RKHS is a Hibert Space of functions in which point evaluation is a continuous linear functional. Roughly speaking, this means that if two function $f$ and $g$ in the RKHS are close in norm, i.e., $\mid \mid f-g \mid \mid$ is small, then $f$ and $g$ are also pointwise close, i.e., $|f(x)-g(x)|$ is small for all $x$. The reverse need not be true.

Multiple kernel learning


Multiple kernel learning refers to a set of machine learning methods that use a predefined set of kernels and learn an optimal linear or non-linear combination of kernels as part of the algorithm.
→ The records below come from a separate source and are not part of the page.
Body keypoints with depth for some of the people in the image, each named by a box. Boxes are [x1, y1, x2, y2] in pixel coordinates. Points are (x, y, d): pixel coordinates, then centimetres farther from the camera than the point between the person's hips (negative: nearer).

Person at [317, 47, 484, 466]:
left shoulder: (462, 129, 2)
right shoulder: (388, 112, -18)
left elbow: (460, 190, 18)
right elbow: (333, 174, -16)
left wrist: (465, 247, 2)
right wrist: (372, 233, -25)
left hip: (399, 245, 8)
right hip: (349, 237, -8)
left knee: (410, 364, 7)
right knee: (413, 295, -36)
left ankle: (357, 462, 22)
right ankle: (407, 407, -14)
Reasons to use multiple kernel learning include the ability to select for an optimal kernel and parameters from a larger set of kernels, reducing bias due to kernel selection while allowing for more automated machine learning methods, and combining data from different sources (e.g. sound and images from a video) that have different notions of similarity and thus require different kernels. Instead of creating a new kernel, multiple kernel algorithms can be used to combine kernels already established for each individual data source.

  • Algorithms

The basic idea behind multiple kernel learning algorithms is to add an extra parameter to the minimization problem of the learning algorithm.
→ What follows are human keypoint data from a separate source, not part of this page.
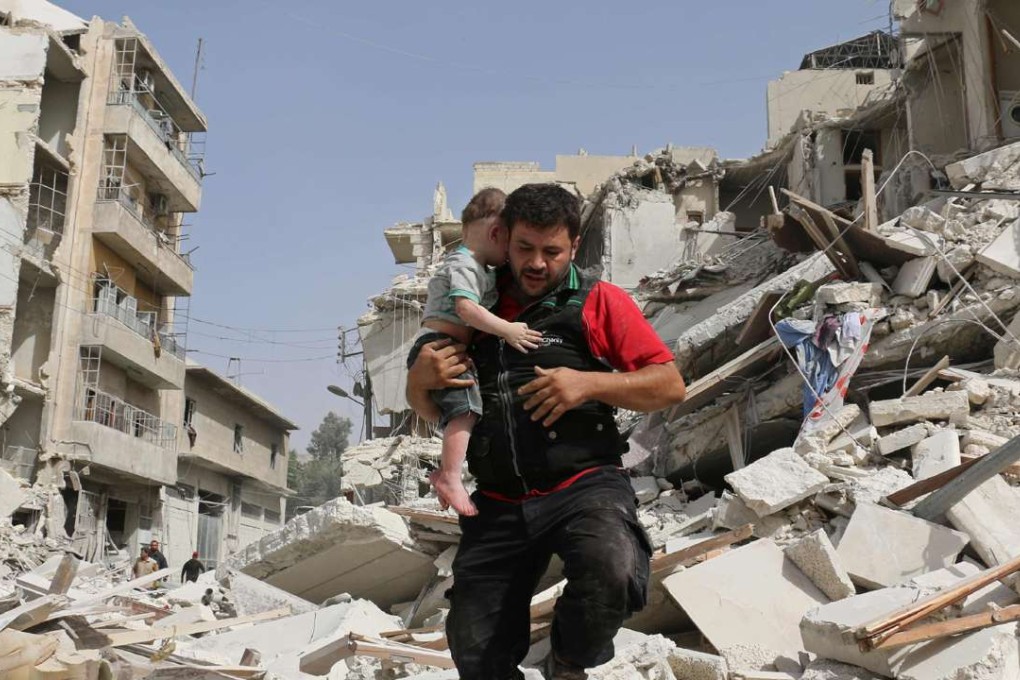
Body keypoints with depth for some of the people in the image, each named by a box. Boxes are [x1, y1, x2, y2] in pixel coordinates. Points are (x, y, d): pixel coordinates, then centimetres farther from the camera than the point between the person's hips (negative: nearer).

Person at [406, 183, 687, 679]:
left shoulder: (599, 301, 5)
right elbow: (430, 410, 22)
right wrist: (420, 377, -2)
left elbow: (670, 385, 1)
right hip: (498, 505, 4)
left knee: (611, 574, -33)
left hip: (583, 486, -3)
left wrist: (589, 384, -13)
As an example, consider the case of supervised learning of a linear combination of a set of $n$ kernels $K$. We introduce a new kernel \[ K’= \sum_{i=1}^n \beta_i K_i \] where $ \beta $ is a vector of coefficients for each kernel. because the kernels are additive (due to properties of reproducing kernel Hilbert spaces), this new function is still a kernel. For a set of data $X$ with labels $Y$, the minimization problem can then be written as, \[ \min_{ \beta,c} E(Y,K’c) + R(K,c) \] where $E$ is an error function and $R$ is a regularization term. $E$ is typically the square loss function or the hinge loss function, and $R$ is usually an $l_n$ norm or some combination of the norms. This optimization problem can then be solved by standard optimization methods. Adaptations of existing techniques such as the sequential minimal optimization have also been developed for multiple kernel SVM-based methods.